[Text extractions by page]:
★ ★ ★ ★
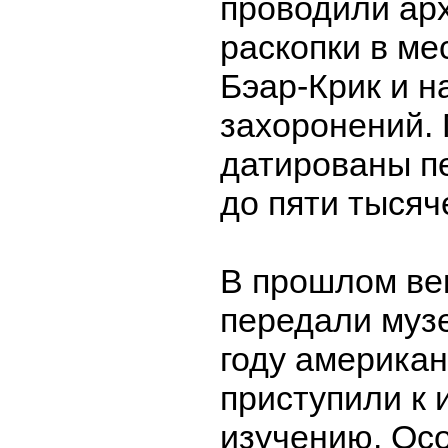
проводили ар
раскопки в ме
Бэар-Крик и н
захоронений.
датированы п
до пяти тысяч
В прошлом ве
передали музе
году америка
приступили к 
изучению. Ос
★ ★ ★ ★
[Task item]:
Set down every line of text from the listing above without any changes, and leave the pictures out.

[Expected answer]:
проводили ар
раскопки в ме
Бэар-Крик и н
захоронений.
датированы п
до пяти тысяч
В прошлом ве
передали музе
году америка
приступили к 
изучению. Ос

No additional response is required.